DataBiosphere / azul

Metadata indexer and query service used for AnVIL, HCA, LungMAP, and CGP
Apache License 2.0
7 stars 2 forks source link

Create AWS account and bucket for log backups #4314

Open hannes-ucsc opened 2 years ago

hannes-ucsc commented 2 years ago

https://docs.aws.amazon.com/AmazonCloudWatch/latest/logs/S3Export.html

The literals below use Bash conventions.

For each AWS account used by the system, there is a separate AWS account serving as the vault.

The name of the account is vault-$account where account is the name of the served account.

In each vault account there is one vault bucket. The name of the vault bucket is edu-ucsc-gi-vault-$account.

In each bucket there is a directory per Azul deployment in the served account. The name of the directory is the name of the deployment.

In each directory there is a subdirectory per archived resource in that deployment.

For this ticket, the archived resource is azul-cloudwatch-logs.

So for example, the CloudWatch logs for the HCA production deployment go to

s3://edu-ucsc-gi-vault-platform-hca-prod/prod/azul-cloudwatch-logs

That bucket will be owned by the AWS account called platform-hca-prod-vault.

The CloudWatch logs for the AnVIL development deployment will go to

s3://edu-ucsc-gi-vault-platform-anvil-dev/anvildev/azul-cloudwatch-logs

For another example, the CloudWatch logs in Noah's personal deployments go to

s3://edu-ucsc-gi-vault-platform-hca-dev/nadove2/azul-cloudwatch-logs s3://edu-ucsc-gi-vault-platform-hca-dev/nadove3/azul-cloudwatch-logs s3://edu-ucsc-gi-vault-platform-anvil-dev/nadove4/azul-cloudwatch-logs s3://edu-ucsc-gi-vault-platform-anvil-dev/nadove5/azul-cloudwatch-logs

The first two (latter two) directories are in the vault bucket owned by AWS account vault-platform-hca-dev (vault-platform-hca-prod).

The fact that deployments are mapped to directories in the vault bucket, as opposed to each deployment having its own vault bucket, means that the archived resources can be created right away, without the need to first create a vault bucket when the deployment is created. This means that deployments can be created and destroyed without involvement of the organization administrator. Production and development are separated for compliance reasons. AnVIL and HCA are separated for billing reasons.

The team and the service accounts used by the team can only create new objects in vault buckets. They can't read, list, delete or overwrite objects. If overwriting can't be prevented via bucket access policy, then we need to enable versioning on the bucket.

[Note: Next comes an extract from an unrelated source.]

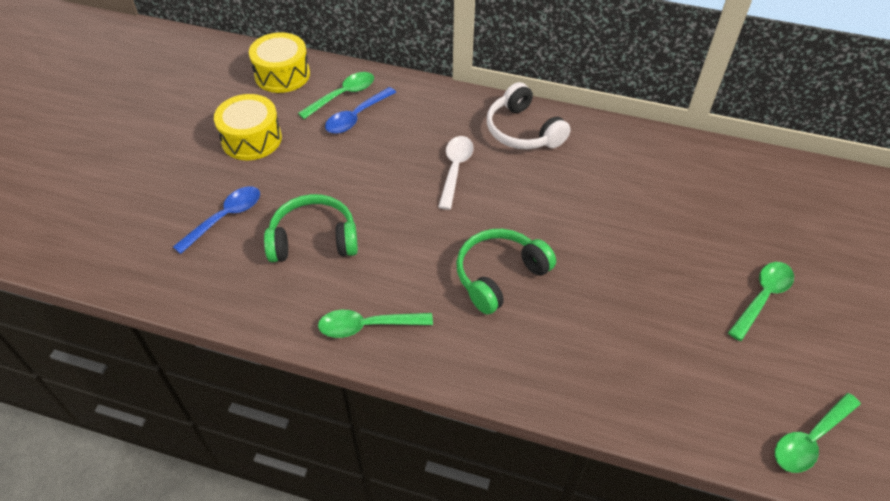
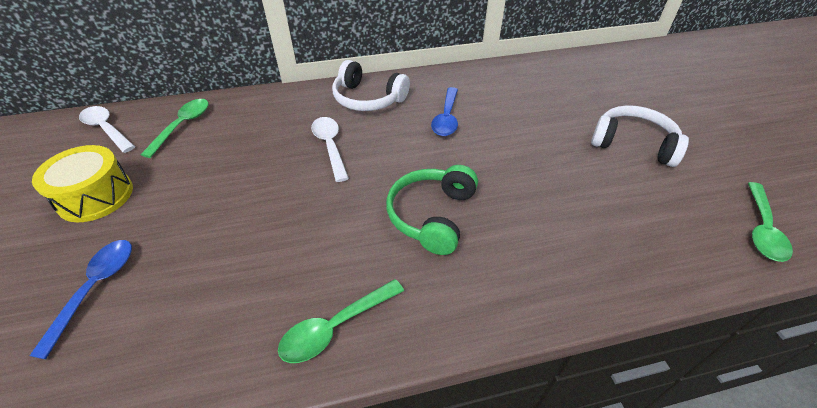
camera: 30 degrees left, 5 degrees down
yellow drum [249,32,310,93] -> white spoon [79,106,135,153]
green headphones [264,194,358,262] -> none
blue spoon [325,87,396,134] -> blue spoon moved to [431,87,458,136]
green spoon [728,262,794,341] -> white headphones [591,105,689,167]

Data Browser System Overview - Logging   Monitoring

theathorn commented 2 years ago

Does AWS already store log data redundantly, in which case we don't need to do anything extra?

hannes-ucsc commented 2 years ago

It does, but generally not in a geographically different location, which I assume is required for this control.

nolunwa-ucsc commented 1 year ago

The goal of this control is to store audit records on separate physical systems or components and also preserve the confidentiality and integrity of audit records. Question: is there a way to have physical separation within AWS, the goal from an attack standpoint is if the Data browser gets compromised the audit logs are preserved from any unauthorized access and modification. AWS recommended Logical Separation Compared to Physical Separation, can we have a host and instance isolated for this purposed and managed by Eric's team? https://docs.aws.amazon.com/whitepapers/latest/logical-separation/drivers-for-physical-separation-requirements.html

hannes-ucsc commented 1 year ago

AWS recommended Logical Separation Compared to Physical Separation, can we have a host and instance isolated for this purposed and managed by Eric's team?

@nolunwa, the design specified in the ticket description achieves that.